Questa sorta di “oltranza”, questo desiderio di totalità, lo porta ad uccidere la splendida armonia che riusciva a sprigionare sulle sue tele, “e nulla di chiaro e di vivo veniva più dalle sue dita”. Persino la stupenda donna nuda che egli ha dipinto in una sorta di Déjeneur sur l’herbe che ricorda proprio Manet, gli appare - come la donna raffigurata da Porbus a Frenhofer nel Capolavoro sconosciuto di Balzac - una “macchia vaga di cadavere, carne di sogno evaporata e morta” (pp. 53 e 57). Anche la carne di Olympia era sembrata ai critici “carne morta”. Lantier a questa non contrappone un corpo vivo, ma un corpo che non è più un corpo.
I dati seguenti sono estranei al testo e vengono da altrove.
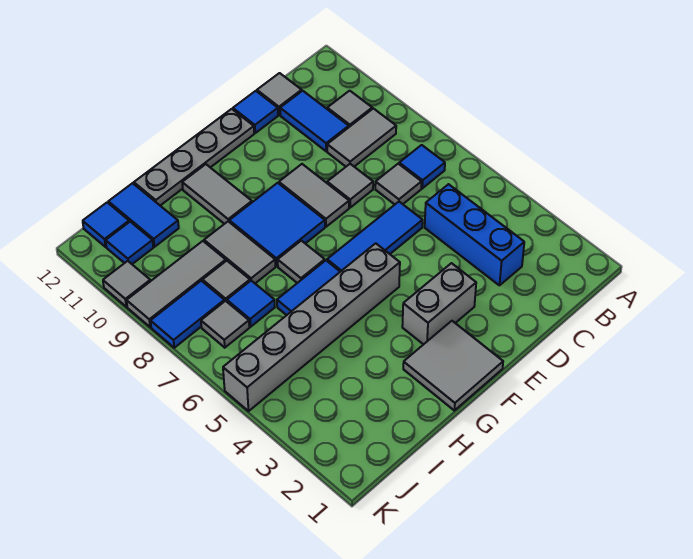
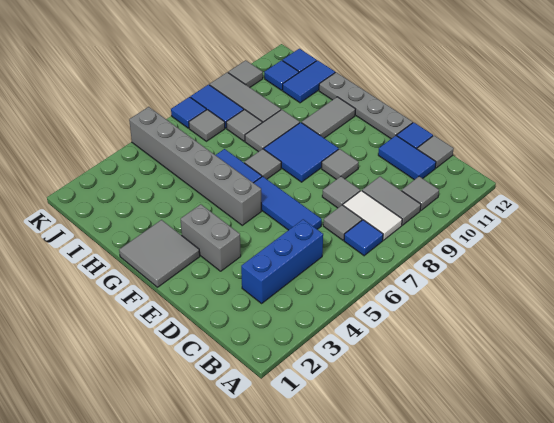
none -> white 1x2 tile [343,191,402,240]
blue 1x2 tile [280,91,349,151] -> blue 1x2 tile turned to [378,136,436,180]
grey 1x2 tile [279,164,349,227] -> grey 1x1 tile [322,149,359,179]
blue 1x1 tile [227,281,275,327] -> blue 1x1 tile moved to [171,97,206,128]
La sua donna nuda, come vedremo, è infatti un immenso simbolo: un’immagine totemica.
Finalmente giunge il momento della “tela immensa”, “l’abbozzo magistrale, uno di quegli abbozzi in cui fiammeggia il genio nel caos non ancora disbrogliato dei toni” (p. 235). In un primo tempo dipinge una chiatta con degli operai al lavoro nell’Île de la Cité, che sono poi sostituiti da tre bagnanti, “la terza ritta, nuda sulla prua, di una nudità così splendente che raggiava come un sole”. Sandoz, l’amico scrittore, il naturalista, Zola stesso, non capisce il senso di questa rappresentazione che sembra tradire i dettami della loro teoria. Claude non sa rispondere. Questo può solo dire, che egli “ha bisogno di questo” (p. 235). Sandoz, nei giorni seguenti, cerca di convincere l’amico che questa “strana composizione” è un “oltraggio alla logica”, allo spirito di un pittore moderno, “che si piccava di dipingere solo la realtà” e che invece “imbastardiva un’opera introducendovi simili immaginazioni”. Claude si ostina, non riesce a confessare “il tormento di un simbolismo segreto, questo vecchio rigurgito di romanticismo, che gli faceva incarnare in questa nudità la carne stessa di Parigi”.
La sua figura, di mese in mese, di anno in anno, attraverso mille ripensamenti e rifacimenti, cresceva.
La grande figura nuda [...] aveva uno splendore, una crescita allucinatoria di una strana e sconcertante falsità nel mezzo delle realtà vicine (p. 259).
Christine, la sua compagna. lo vede dipingere ancora, come se la accarezzasse, con un sorriso fisso sulle labbra, la sua “donna nuda”, con una candela in mano, incurante di tutto, mentre sul muro si stagliano membra mescolate, “come in un accoppiamento brutale”.
Ed egli dipingeva il ventre e le cosce, come un visionario in delirio, gettato dal tormento del vero nell’esaltazione dell’irreale; e quelle cosce si doravano in colonne di tabernacolo, quel ventre diventava un astro splendente di giallo e di rosso puri, splendido e al di fuori della vita. Una nudità strana da ostensorio, che sembrava rilucere di gemme per una qualche adorazione religiosa.
Claude non risponde all’appello di Christine. Si abbassa e intinge il pennello per far “fiammeggiare gli inguini, che sottolineò con due tratti di vivo vermiglio” (p. 343). Christine allora lo assale. Claude sembra destarsi da una sorta di sogno allucinatorio. “Chi aveva dipinto quell’idolo di una religione sconosciuta [...], la rosa mistica del suo sesso tra le colonne preziose delle cosce, sotto la volta sacra del ventre”, quell’immagine che diventava sempre più preziosa “nello sforzo vano di farne della vita”. Alla fine Christine entra un mattino nello studio e vede Claude impiccato di fronte “alla sua opera mancata”, il viso girato verso la Donna “dal sesso fiorito di una rosa mistica”, come se egli “la guardasse ancora con le pupille fisse” (p. 352).
Claude è arrivato all’irrappresentabile? Ha sfiorato l’invisibile, oppure ha fallito, come crede la moglie, come credono i suoi pochi amici che lo accompagnano al cimitero, e come in fondo ha creduto lui stesso? Bongrand, che a mio giudizio rappresenta nel romanzo Gustave Flaubert, davanti alla tomba afferma di sentirsi preso da un sentimento della fine. “Crepo di tristezza,” dice, e “sento che tutto crepa... Sì, l’aria dell’epoca è cattiva, questa fine di secolo ingombra di demolizioni, dai monumenti sventrati, con i terreni rivoltati cento volte, che esalano tutti un odore di morte.” Mai, prosegue Bongrand, “ci si è tanto tormentati e mai si è veduto meno chiaro come il giorno in cui si è preteso di vedere tutto”. Sandoz risponde a bassa voce, come tra sé: “Non siamo alla fine, ma siamo all’inizio di un’altra cosa”, a meno che “la follia non ci spinga nel buio”.